Dès qu’il les jugea au bas de l’escalier, il s’élança dehors en se disant :

— Pour le coup, je crois que la chance me sourit.

Suivre ces deux clientes que lui envoyait sa bonne étoile, s’informer, découvrir leur nom et leur qualité n’était qu’un jeu pour l’ancien agent de Fouché.

Il avait la partie d’autant plus belle, qu’elles étaient à mille lieues de soupçonner ses desseins.

La bassesse du personnage et sa générosité, à elle, rassuraient absolument Mme Blanche.

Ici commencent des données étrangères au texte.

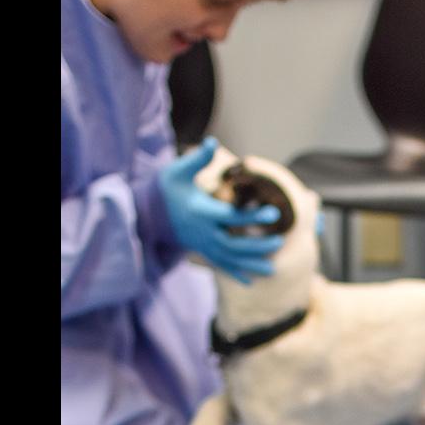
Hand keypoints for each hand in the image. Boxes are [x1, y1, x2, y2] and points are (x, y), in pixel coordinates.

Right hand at [159, 137, 285, 282]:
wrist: (145, 214)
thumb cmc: (165, 189)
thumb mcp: (177, 171)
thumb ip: (198, 159)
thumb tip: (213, 141)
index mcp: (201, 212)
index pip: (231, 217)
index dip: (253, 216)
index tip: (274, 213)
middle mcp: (203, 232)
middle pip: (233, 244)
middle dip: (257, 245)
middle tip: (279, 241)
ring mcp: (202, 244)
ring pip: (229, 259)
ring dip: (251, 264)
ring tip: (273, 270)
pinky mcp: (201, 250)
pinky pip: (220, 265)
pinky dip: (235, 274)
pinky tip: (251, 282)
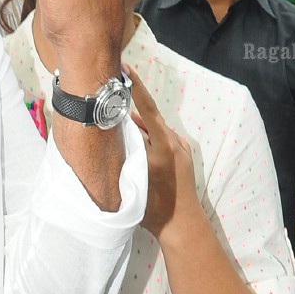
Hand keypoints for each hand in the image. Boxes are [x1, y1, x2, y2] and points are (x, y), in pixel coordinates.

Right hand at [131, 72, 195, 239]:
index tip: (125, 68)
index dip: (136, 87)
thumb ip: (130, 150)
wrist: (183, 226)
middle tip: (111, 96)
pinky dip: (148, 137)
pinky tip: (136, 143)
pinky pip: (162, 139)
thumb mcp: (136, 177)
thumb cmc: (155, 208)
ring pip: (155, 130)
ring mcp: (182, 149)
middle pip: (149, 118)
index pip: (147, 109)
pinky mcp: (184, 156)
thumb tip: (120, 129)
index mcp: (164, 146)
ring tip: (118, 122)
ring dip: (138, 126)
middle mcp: (175, 143)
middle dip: (131, 108)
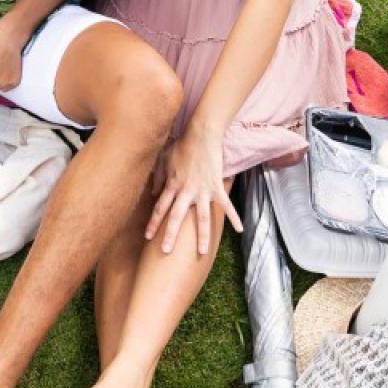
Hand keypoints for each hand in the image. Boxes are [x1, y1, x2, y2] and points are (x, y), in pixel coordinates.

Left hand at [147, 131, 241, 255]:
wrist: (201, 135)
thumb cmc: (181, 146)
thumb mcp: (164, 160)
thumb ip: (158, 177)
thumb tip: (154, 193)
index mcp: (172, 185)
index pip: (160, 208)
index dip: (153, 223)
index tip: (147, 237)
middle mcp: (186, 191)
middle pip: (176, 217)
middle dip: (170, 235)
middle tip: (165, 252)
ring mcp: (202, 191)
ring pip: (201, 217)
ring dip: (202, 236)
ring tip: (202, 252)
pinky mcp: (217, 187)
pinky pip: (226, 205)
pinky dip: (234, 217)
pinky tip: (240, 229)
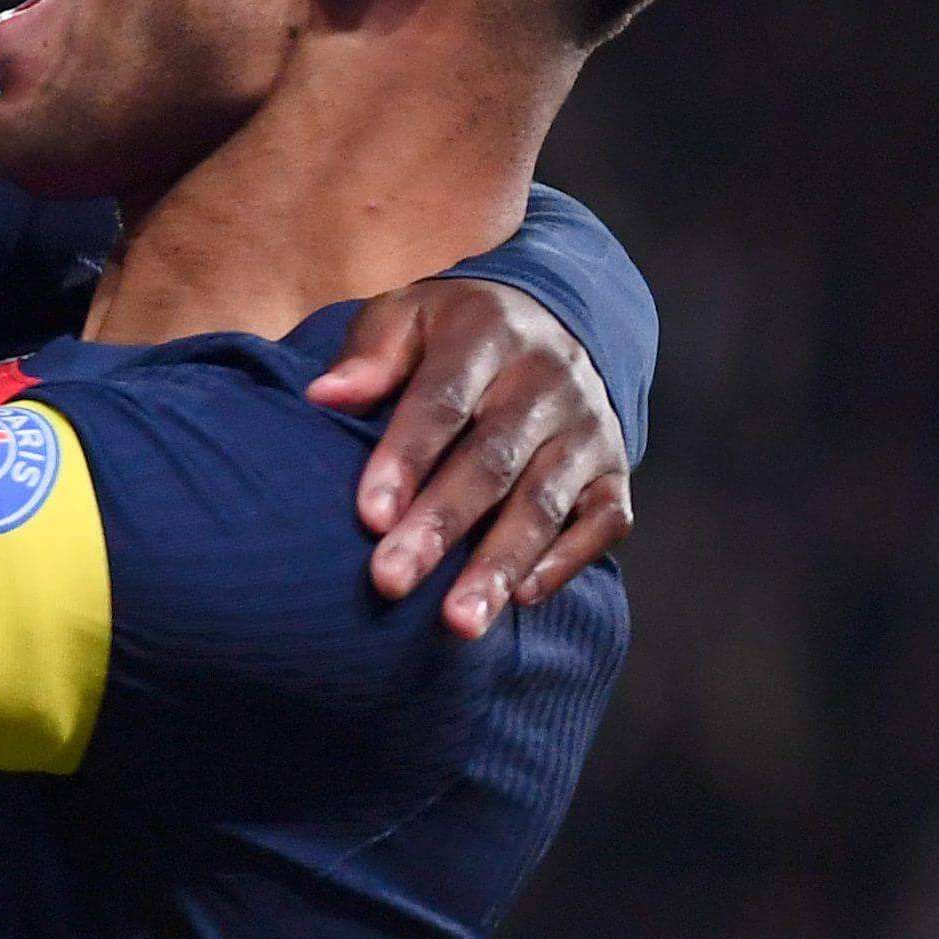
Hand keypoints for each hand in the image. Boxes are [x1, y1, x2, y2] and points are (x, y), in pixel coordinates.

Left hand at [306, 278, 633, 630]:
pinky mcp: (615, 470)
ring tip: (458, 621)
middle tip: (390, 582)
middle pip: (492, 461)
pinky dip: (565, 561)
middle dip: (442, 526)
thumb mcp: (407, 317)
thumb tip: (323, 396)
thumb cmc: (451, 333)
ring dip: (500, 564)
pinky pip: (603, 521)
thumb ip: (370, 355)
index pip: (443, 401)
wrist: (552, 319)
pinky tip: (521, 599)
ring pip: (546, 501)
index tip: (369, 516)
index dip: (405, 459)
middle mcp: (550, 380)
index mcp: (489, 335)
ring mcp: (589, 428)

Il lui avait d’ailleurs si fort vanté ses prodigieux moyens d’investigations, qu’elle se tenait pour certaine du succès.

Tout en regagnant l’hôtel Meurice, elle s’applaudissait de sa démarche.

— Avant un mois, disait-elle à tante Médie, nous aurons cet enfant ; je le ferai élever secrètement et il sera notre sauvegarde…

La semaine suivante, seulement, elle reconnut l’énormité de son imprudence.

Étant retournée chez Chefteux, il l’accueillit avec de telles marques de respect, qu’elle vit bien qu’elle était connue…

Consternée, elle essaya de donner le change, mais l’espion l’interrompit :

— Avant tout, fit-il avec un bon sourire, je constate l’identité des personnes qui m’honorent de leur confiance. C’est comme un échantillon de mon savoir-faire, que je donne… gratis. Mais que madame la duchesse soit sans crainte : je suis discret par caractère et par profession. Nous avons d’ailleurs quantité de dames de la plus haute volée dans la position de madame la duchesse. Un petit accident avant le mariage est si vite arrivé !…

Ainsi Chefteux était persuadé que c’était son enfant à elle, que la jeune duchesse de Sairmeuse faisait rechercher.